(Records contained in a dataset)
::::::::::

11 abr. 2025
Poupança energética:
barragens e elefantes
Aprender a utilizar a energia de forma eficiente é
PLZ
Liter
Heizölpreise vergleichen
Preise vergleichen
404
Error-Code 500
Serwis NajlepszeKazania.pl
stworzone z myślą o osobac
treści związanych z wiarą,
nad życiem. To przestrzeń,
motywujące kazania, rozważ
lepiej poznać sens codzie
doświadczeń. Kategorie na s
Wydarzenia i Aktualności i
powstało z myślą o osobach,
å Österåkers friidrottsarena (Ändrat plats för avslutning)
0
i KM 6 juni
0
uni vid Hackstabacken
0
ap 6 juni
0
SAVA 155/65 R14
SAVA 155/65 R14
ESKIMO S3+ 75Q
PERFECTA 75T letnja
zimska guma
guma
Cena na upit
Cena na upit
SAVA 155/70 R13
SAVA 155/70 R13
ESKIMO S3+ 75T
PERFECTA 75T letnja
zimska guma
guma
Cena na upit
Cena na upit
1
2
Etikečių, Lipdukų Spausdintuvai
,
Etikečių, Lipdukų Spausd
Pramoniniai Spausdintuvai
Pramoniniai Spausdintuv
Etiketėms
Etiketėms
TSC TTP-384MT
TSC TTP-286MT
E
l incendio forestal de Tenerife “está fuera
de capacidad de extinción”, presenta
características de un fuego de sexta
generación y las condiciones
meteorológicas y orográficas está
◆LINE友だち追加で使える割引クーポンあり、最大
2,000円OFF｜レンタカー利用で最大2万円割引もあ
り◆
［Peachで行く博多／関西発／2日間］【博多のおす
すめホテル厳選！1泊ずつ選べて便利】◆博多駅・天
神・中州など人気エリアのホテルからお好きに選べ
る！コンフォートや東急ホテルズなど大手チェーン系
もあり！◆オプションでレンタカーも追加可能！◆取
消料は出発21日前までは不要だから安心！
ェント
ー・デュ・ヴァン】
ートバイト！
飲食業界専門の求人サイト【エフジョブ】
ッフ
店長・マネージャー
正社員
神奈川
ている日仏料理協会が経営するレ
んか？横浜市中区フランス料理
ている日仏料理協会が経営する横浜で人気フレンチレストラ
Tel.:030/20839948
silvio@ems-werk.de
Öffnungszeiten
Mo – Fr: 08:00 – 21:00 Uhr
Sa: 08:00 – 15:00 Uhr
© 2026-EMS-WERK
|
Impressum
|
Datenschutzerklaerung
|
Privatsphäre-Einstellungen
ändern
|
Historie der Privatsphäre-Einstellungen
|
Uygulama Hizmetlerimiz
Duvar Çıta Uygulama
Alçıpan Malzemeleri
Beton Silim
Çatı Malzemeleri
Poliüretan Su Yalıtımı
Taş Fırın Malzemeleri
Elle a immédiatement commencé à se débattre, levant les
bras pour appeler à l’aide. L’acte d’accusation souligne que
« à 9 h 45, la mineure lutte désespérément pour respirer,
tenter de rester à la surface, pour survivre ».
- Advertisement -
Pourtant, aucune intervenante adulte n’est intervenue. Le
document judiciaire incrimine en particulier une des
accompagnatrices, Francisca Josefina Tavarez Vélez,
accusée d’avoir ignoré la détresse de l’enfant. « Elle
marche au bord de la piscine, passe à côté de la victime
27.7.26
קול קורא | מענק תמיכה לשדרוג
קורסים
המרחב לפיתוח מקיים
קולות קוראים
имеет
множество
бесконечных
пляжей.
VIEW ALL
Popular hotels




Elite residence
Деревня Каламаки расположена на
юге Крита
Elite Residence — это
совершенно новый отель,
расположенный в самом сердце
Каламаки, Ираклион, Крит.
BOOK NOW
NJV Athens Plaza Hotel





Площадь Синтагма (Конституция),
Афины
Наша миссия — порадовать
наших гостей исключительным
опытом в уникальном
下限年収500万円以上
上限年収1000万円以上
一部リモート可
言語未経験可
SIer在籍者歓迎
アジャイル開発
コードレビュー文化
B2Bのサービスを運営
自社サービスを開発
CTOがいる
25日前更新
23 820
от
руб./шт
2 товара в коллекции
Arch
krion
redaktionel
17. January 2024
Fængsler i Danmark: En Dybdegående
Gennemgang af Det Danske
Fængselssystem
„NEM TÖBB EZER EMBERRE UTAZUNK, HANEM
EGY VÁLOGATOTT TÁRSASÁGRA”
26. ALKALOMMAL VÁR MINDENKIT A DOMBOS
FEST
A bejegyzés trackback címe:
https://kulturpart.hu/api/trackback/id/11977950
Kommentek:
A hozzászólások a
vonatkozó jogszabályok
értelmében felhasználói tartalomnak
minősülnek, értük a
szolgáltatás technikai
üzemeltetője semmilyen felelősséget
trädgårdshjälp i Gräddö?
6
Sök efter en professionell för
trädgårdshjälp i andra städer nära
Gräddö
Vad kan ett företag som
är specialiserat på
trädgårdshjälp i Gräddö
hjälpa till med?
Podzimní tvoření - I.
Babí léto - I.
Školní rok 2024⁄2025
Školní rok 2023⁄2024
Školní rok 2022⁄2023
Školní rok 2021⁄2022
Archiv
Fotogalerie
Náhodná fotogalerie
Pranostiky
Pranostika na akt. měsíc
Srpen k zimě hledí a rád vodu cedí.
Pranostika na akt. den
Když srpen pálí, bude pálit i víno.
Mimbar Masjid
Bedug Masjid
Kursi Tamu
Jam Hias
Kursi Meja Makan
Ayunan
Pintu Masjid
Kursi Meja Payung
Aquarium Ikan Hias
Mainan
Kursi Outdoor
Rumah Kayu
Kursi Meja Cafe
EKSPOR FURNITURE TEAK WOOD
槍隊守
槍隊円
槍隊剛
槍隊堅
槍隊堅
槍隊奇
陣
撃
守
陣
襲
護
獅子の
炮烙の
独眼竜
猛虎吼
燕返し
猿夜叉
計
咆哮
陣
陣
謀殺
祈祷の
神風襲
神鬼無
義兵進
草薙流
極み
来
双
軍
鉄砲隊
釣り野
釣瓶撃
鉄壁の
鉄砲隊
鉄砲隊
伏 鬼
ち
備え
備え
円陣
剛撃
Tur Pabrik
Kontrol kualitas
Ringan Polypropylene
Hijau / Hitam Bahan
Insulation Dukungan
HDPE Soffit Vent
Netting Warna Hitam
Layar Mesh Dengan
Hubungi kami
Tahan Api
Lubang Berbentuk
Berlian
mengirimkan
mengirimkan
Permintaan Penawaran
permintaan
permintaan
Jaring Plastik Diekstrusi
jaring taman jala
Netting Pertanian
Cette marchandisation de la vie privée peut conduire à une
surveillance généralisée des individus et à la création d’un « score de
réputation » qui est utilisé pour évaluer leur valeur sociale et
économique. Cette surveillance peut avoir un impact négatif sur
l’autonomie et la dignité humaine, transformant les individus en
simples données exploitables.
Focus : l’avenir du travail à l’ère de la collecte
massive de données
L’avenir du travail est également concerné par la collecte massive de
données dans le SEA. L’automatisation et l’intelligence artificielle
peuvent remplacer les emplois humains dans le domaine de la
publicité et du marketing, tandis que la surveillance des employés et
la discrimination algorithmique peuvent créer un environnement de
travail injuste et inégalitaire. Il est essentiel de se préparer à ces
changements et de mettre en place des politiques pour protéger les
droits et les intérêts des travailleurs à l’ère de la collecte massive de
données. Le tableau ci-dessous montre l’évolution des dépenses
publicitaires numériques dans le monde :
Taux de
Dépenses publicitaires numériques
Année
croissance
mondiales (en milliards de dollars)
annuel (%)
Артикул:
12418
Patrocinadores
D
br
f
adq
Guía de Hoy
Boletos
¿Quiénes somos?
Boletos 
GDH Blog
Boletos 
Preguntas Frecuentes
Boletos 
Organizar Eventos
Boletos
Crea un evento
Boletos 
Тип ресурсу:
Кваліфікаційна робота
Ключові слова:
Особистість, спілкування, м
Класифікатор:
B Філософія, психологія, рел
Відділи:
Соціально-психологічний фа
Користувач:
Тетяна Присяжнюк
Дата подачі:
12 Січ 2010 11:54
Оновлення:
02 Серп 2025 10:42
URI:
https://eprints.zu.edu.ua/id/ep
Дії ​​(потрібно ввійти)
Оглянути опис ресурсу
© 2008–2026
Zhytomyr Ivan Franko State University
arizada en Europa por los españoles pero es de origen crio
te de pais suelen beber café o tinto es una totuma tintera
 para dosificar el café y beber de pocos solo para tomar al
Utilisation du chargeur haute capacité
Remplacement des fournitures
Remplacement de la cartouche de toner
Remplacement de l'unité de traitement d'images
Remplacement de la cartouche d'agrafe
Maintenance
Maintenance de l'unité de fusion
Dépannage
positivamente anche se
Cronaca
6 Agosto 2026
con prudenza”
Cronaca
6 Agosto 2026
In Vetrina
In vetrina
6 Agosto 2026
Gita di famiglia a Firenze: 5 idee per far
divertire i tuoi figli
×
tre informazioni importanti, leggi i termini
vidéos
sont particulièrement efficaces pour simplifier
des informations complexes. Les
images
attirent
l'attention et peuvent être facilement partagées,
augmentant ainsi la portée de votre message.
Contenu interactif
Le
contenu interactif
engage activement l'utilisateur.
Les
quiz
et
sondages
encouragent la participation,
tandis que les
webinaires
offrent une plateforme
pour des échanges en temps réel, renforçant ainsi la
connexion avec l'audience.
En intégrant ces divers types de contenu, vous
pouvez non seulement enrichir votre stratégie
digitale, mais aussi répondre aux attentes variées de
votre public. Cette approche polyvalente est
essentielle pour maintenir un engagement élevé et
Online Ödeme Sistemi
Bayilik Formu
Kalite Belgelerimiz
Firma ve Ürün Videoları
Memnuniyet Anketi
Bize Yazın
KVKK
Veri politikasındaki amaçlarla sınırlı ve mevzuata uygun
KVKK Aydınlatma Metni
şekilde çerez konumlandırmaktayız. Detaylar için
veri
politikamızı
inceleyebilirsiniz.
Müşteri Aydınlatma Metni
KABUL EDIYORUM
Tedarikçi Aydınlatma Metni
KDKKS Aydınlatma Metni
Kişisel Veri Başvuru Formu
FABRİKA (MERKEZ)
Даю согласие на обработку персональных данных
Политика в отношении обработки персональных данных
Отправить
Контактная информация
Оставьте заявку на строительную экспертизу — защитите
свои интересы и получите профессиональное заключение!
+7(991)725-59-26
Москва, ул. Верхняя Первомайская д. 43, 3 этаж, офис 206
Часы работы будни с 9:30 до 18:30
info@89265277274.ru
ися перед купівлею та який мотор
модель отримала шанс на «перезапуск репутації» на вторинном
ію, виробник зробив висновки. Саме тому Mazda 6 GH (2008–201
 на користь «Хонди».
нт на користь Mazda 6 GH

::::::::::

WHAT IS NEEDED
Where a line above contains the word "avoir", show that line.

RESULT
accusée d’avoir ignoré la détresse de l’enfant. « Elle
économique. Cette surveillance peut avoir un impact négatif sur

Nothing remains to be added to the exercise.